"Il crescente divario tra il costo degli affitti e l'andamento delle retribuzioni rappresenta una delle principali criticità per lo sviluppo economico e sociale del Paese". È quanto emerge dall'elaborazione realizzata da Cna, la confederazione nazionale delle imprese artigiane, sui dati dell'Osservatorio del mercato immobiliare dell'Agenzia delle entrate e sull'andamento delle retribuzioni nette nel periodo 2019-2025.

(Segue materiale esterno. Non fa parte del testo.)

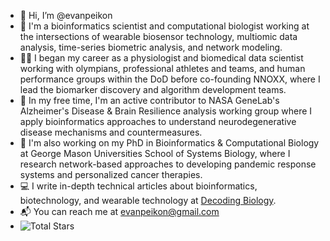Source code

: - 👋 Hi, I’m @evanpeikon
- 🧪 I'm a bioinformatics scientist and computational biologist working at the intersections of wearable biosensor technology, multiomic data analysis, time-series biometric analysis, and network modeling. 
- 🏋️‍♂️ I began my career as a physiologist and biomedical data scientist working with olympians, professional athletes and teams, and human performance groups within the DoD before co-founding NNOXX, where I lead the biomarker discovery and algorithm development teams.
- 🚀 In my free time, I'm an active contributor to NASA GeneLab's Alzheimer's Disease & Brain Resilience analysis working group where I apply bioinformatics approaches to understand neurodegenerative disease mechanisms and countermeasures. 
- 🧬 I'm also working on my PhD in Bioinformatics & Computational Biology at George Mason Universities School of Systems Biology, where I  research network-based approaches to developing pandemic response systems and personalized cancer therapies. 
- 💻 I write in-depth technical articles about bioinformatics, biotechnology, and wearable technology at [Decoding Biology](https://decodingbiology.substack.com ).
- 📬 You can reach me at evanpeikon@gmail.com
- ![Total Stars](https://img.shields.io/github/stars/evanpeikon?style=social)

<!---
evanpeikon/evanpeikon is a ✨ special ✨ repository because its `README.md` (this file) appears on your GitHub profile.
You can click the Preview link to take a look at your changes.
--->
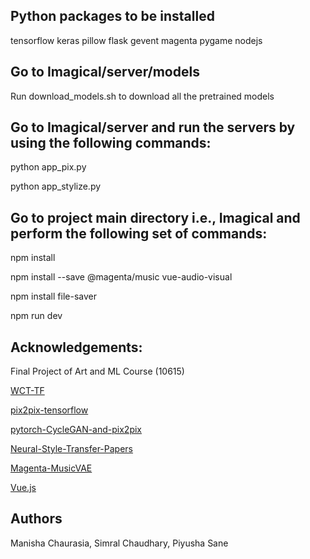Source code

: ## Python packages to be installed
tensorflow
keras
pillow
flask
gevent
magenta
pygame
nodejs

## Go to Imagical/server/models

Run download_models.sh to download all the pretrained models


## Go to Imagical/server and run the servers by using the following commands:

python app_pix.py

python app_stylize.py

## Go to project main directory i.e., Imagical and perform the following set of commands:

npm install

npm install --save @magenta/music vue-audio-visual

npm install file-saver

npm run dev

## Acknowledgements:
Final Project of Art and ML Course (10615)

<a href="https://github.com/eridgd/WCT-TF">WCT-TF</a>

<a href="https://github.com/affinelayer/pix2pix-tensorflow">pix2pix-tensorflow</a>

<a href="https://github.com/junyanz/pytorch-CycleGAN-and-pix2pix">pytorch-CycleGAN-and-pix2pix</a>

<a href="https://github.com/ycjing/Neural-Style-Transfer-Papers">Neural-Style-Transfer-Papers</a>

<a href="https://github.com/tensorflow/magenta/tree/master/magenta/models/music_vae">Magenta-MusicVAE</a>

<a href="https://vuejs.org/">Vue.js</a>

## Authors

Manisha Chaurasia, Simral Chaudhary, Piyusha Sane
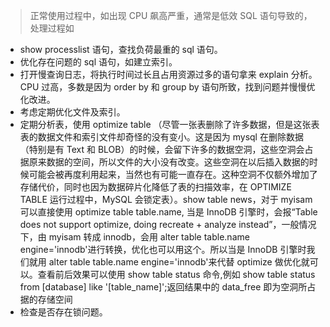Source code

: > 正常使用过程中，如出现 CPU 飙高严重，通常是低效 SQL 语句导致的，处理过程如

- show processlist 语句，查找负荷最重的 sql 语句。
- 优化存在问题的 sql 语句，如建立索引。
- 打开慢查询日志，将执行时间过长且占用资源过多的语句拿来 explain 分析。CPU 过高，多数是因为 order by 和 group by 语句所致，找到问题并慢慢优化改进。
- 考虑定期优化文件及索引。
- 定期分析表，使用 optimize table （尽管一张表删除了许多数据，但是这张表表的数据文件和索引文件却奇怪的没有变小。这是因为 mysql 在删除数据（特别是有 Text 和 BLOB）的时候，会留下许多的数据空洞，这些空洞会占据原来数据的空间，所以文件的大小没有改变。这些空洞在以后插入数据的时候可能会被再度利用起来，当然也有可能一直存在。这种空洞不仅额外增加了存储代价，同时也因为数据碎片化降低了表的扫描效率，在 OPTIMIZE TABLE 运行过程中，MySQL 会锁定表）。show table news，对于 myisam 可以直接使用 optimize table table.name, 当是 InnoDB 引擎时，会报“Table does not support optimize, doing recreate + analyze instead”，一般情况下，由 myisam 转成 innodb，会用 alter table table.name engine='innodb'进行转换，优化也可以用这个。所以当是 InnoDB 引擎时我们就用 alter table table.name engine='innodb'来代替 optimize 做优化就可以。查看前后效果可以使用 show table status 命令,例如 show table status from [database] like '[table_name]';返回结果中的 data_free 即为空洞所占据的存储空间
- 检查是否存在锁问题。
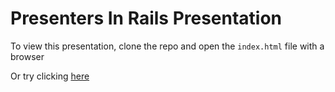 # Presenters In Rails Presentation

To view this presentation, clone the repo and open the `index.html` file with a browser

Or try clicking [here](http://bunnymatic.github.io/too-many-services)
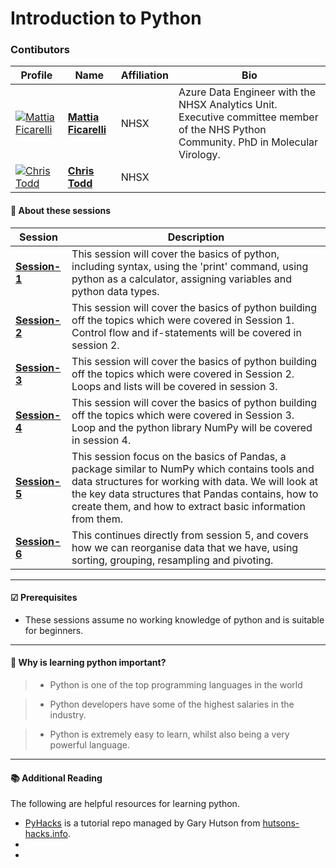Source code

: # Introduction to Python

### Contibutors

| Profile         | Name     | Affiliation | Bio | 
|--------------|-----------|-----------|-----------|
| [![Mattia Ficarelli](https://avatars.githubusercontent.com/u/79908979?s=100&v=4)](https://github.com/mattia-ficarelli) | **[Mattia Ficarelli](https://github.com/mattia-ficarelli)** | NHSX | Azure Data Engineer with the NHSX Analytics Unit. Executive committee member of the NHS Python Community. PhD in Molecular Virology. |
| [![Chris Todd](https://avatars.githubusercontent.com/u/86242152?s=100&v=4)](https://github.com/christodd-nhsx) | **[Chris Todd](https://github.com/christodd-nhsx)** | NHSX | |

#### 🔎 **About these sessions**

| Session | Description |
|--------------|-----------|
| **[Session-1](https://github.com/nhs-pycom/coding-club/blob/main/introduction-to-python/episode-1.ipynb)** | This session will cover the basics of python, including syntax, using the 'print' command, using python as a calculator, assigning variables and python data types. |
| **[Session-2](https://github.com/nhs-pycom/coding-club/blob/main/introduction-to-python/episode-2.ipynb)** | This session will cover the basics of python building off the topics which were covered in Session 1. Control flow and if-statements will be covered in session 2. |
| **[Session-3](https://github.com/nhs-pycom/coding-club/blob/main/introduction-to-python/episode-3.ipynb)** | This session will cover the basics of python building off the topics which were covered in Session 2. Loops and lists will be covered in session 3. |
| **[Session-4](https://github.com/nhs-pycom/coding-club/blob/main/introduction-to-python/episode-4.ipynb)** | This session will cover the basics of python building off the topics which were covered in Session 3. Loop and the python library NumPy will be covered in session 4. |
| **[Session-5](https://github.com/nhs-pycom/coding-club/blob/main/introduction-to-python/episode-5.ipynb)** | This session focus on the basics of Pandas, a package similar to NumPy which contains tools and data structures for working with data. We will look at the key data structures that Pandas contains, how to create them, and how to extract basic information from them. |
| **[Session-6](https://github.com/nhs-pycom/coding-club/blob/main/introduction-to-python/episode-6.ipynb)** | This continues directly from session 5, and covers how we can reorganise data that we have, using sorting, grouping, resampling and pivoting. |

---

#### ☑ **Prerequisites**

- These sessions assume no working knowledge of python and is suitable for beginners.
---

#### 🥇 **Why is learning python important?**

> * Python is one of the top programming languages in the world

> * Python developers have some of the highest salaries in the industry.

> * Python is extremely easy to learn, whilst also being a very powerful language.

---

#### 📚 **Additional Reading**
The following are helpful resources for learning python.

*   [PyHacks](https://github.com/StatsGary/PyHacks-Tutorials) is a tutorial repo managed by Gary Hutson from [hutsons-hacks.info](https://hutsons-hacks.info/).
*   
*   
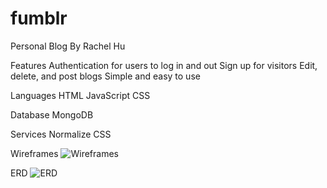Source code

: # fumblr
Personal Blog
By Rachel Hu

Features
Authentication for users to log in and out
Sign up for visitors
Edit, delete, and post blogs
Simple and easy to use

Languages
HTML
JavaScript
CSS

Database
MongoDB

Services
Normalize CSS

Wireframes
![Wireframes](https://user-images.githubusercontent.com/23408915/136710251-9deffce9-e77f-4cba-8c80-1dcf89a539cf.png)

ERD
![ERD](https://user-images.githubusercontent.com/23408915/136710258-18e9a914-6462-4b43-bca1-9508d341586f.png)
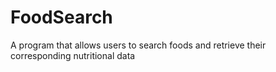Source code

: # FoodSearch
A program that allows users to search foods and retrieve their corresponding nutritional data 
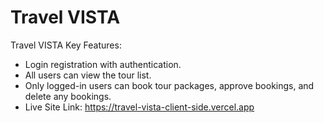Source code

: # Travel VISTA 

Travel VISTA Key Features:
* Login registration with authentication.
* All users can view the tour list.
* Only logged-in users can book tour packages, approve bookings, and delete any bookings.
* Live Site Link: https://travel-vista-client-side.vercel.app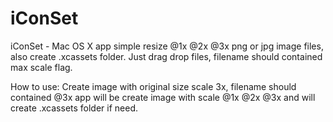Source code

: # iConSet

iConSet - Mac OS X app simple resize @1x @2x @3x png or jpg image files, also create .xcassets folder. Just drag drop files, filename should contained max scale flag.

How to use:
Create image with original size scale 3x, filename should contained @3x app will be create image with scale @1x @2x @3x and will create .xcassets folder if need.
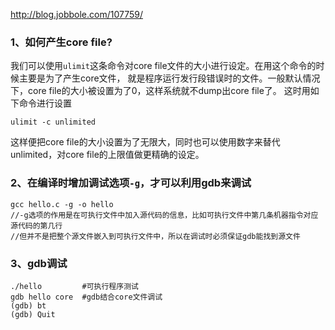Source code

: http://blog.jobbole.com/107759/
### 1、如何产生core file?
我们可以使用`ulimit`这条命令对core file文件的大小进行设定。在用这个命令的时候主要是为了产生core文件，
就是程序运行发行段错误时的文件。一般默认情况下，core file的大小被设置为了0，这样系统就不dump出core file了。
这时用如下命令进行设置
    
    ulimit -c unlimited
    
这样便把core file的大小设置为了无限大，同时也可以使用数字来替代unlimited，对core file的上限值做更精确的设定。

### 2、在编译时增加调试选项`-g`，才可以利用gdb来调试
    gcc hello.c -g -o hello
    //-g选项的作用是在可执行文件中加入源代码的信息，比如可执行文件中第几条机器指令对应源代码的第几行
    //但并不是把整个源文件嵌入到可执行文件中，所以在调试时必须保证gdb能找到源文件

### 3、gdb调试

    ./hello         #可执行程序测试
    gdb hello core  #gdb结合core文件调试
    (gdb) bt
    (gdb) Quit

Anche il Piemonte - riferisce Cna - è interessato da una dinamica che "rischia di produrre effetti significativi sul mercato del lavoro e sulla competitività del sistema economico regionale". Secondo gli ultimi dati disponibili sul mercato delle locazioni, la provincia di Torino registra i canoni medi più elevati della regione con 11,36 euro al metro quadrato al mese, seguita dal Verbano-Cusio-Ossola con 10,78 euro e da Novara con 10,12 euro.
Più contenuti i valori nelle altre province: Cuneo 7,86 euro al metro quadrato, Vercelli 7,63, Asti 6,91, Alessandria 6,84 e Biella 6,65.La crescita dei canoni "interessa ormai l'intero territorio regionale". Negli ultimi dodici mesi gli aumenti più significativi si sono registrati a Vercelli (+7,9%), Alessandria (+5,2%), Verbano-Cusio-Ossola (+5,0%) e Torino (+2,9%)".